## Task brief
Return the data below in full, exactly as it stands.

*** Opening of Provided data ***

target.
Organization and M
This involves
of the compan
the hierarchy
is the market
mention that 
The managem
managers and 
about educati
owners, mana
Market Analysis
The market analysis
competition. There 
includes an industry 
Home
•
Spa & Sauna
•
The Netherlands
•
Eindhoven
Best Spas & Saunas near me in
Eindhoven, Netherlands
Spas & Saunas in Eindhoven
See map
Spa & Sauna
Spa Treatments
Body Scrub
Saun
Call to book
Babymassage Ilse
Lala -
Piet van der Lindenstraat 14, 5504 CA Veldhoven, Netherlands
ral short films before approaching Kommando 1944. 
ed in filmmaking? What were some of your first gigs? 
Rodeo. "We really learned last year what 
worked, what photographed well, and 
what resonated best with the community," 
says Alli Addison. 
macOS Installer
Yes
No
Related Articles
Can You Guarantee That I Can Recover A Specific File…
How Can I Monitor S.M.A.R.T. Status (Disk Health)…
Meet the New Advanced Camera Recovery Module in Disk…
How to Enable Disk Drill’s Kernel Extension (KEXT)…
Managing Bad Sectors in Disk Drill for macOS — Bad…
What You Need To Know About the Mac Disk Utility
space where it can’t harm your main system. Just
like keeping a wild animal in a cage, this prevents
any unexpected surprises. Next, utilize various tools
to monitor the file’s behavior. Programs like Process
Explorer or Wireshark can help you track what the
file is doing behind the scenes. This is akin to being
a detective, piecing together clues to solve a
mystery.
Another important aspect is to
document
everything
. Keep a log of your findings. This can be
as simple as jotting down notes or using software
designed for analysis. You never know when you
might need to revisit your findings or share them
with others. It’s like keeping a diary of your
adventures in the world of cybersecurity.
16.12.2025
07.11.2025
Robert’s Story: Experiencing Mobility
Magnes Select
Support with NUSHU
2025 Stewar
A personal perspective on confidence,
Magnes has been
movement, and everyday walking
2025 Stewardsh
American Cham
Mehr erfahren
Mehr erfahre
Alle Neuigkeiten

*** Close of Provided data ***

## Response to this task
target.
Organization and M
This involves
of the compan
the hierarchy
is the market
mention that 
The managem
managers and 
about educati
owners, mana
Market Analysis
The market analysis
competition. There 
includes an industry 
Home
•
Spa & Sauna
•
The Netherlands
•
Eindhoven
Best Spas & Saunas near me in
Eindhoven, Netherlands
Spas & Saunas in Eindhoven
See map
Spa & Sauna
Spa Treatments
Body Scrub
Saun
Call to book
Babymassage Ilse
Lala -
Piet van der Lindenstraat 14, 5504 CA Veldhoven, Netherlands
ral short films before approaching Kommando 1944. 
ed in filmmaking? What were some of your first gigs? 
Rodeo. "We really learned last year what 
worked, what photographed well, and 
what resonated best with the community," 
says Alli Addison. 
macOS Installer
Yes
No
Related Articles
Can You Guarantee That I Can Recover A Specific File…
How Can I Monitor S.M.A.R.T. Status (Disk Health)…
Meet the New Advanced Camera Recovery Module in Disk…
How to Enable Disk Drill’s Kernel Extension (KEXT)…
Managing Bad Sectors in Disk Drill for macOS — Bad…
What You Need To Know About the Mac Disk Utility
space where it can’t harm your main system. Just
like keeping a wild animal in a cage, this prevents
any unexpected surprises. Next, utilize various tools
to monitor the file’s behavior. Programs like Process
Explorer or Wireshark can help you track what the
file is doing behind the scenes. This is akin to being
a detective, piecing together clues to solve a
mystery.
Another important aspect is to
document
everything
. Keep a log of your findings. This can be
as simple as jotting down notes or using software
designed for analysis. You never know when you
might need to revisit your findings or share them
with others. It’s like keeping a diary of your
adventures in the world of cybersecurity.
16.12.2025
07.11.2025
Robert’s Story: Experiencing Mobility
Magnes Select
Support with NUSHU
2025 Stewar
A personal perspective on confidence,
Magnes has been
movement, and everyday walking
2025 Stewardsh
American Cham
Mehr erfahren
Mehr erfahre
Alle Neuigkeiten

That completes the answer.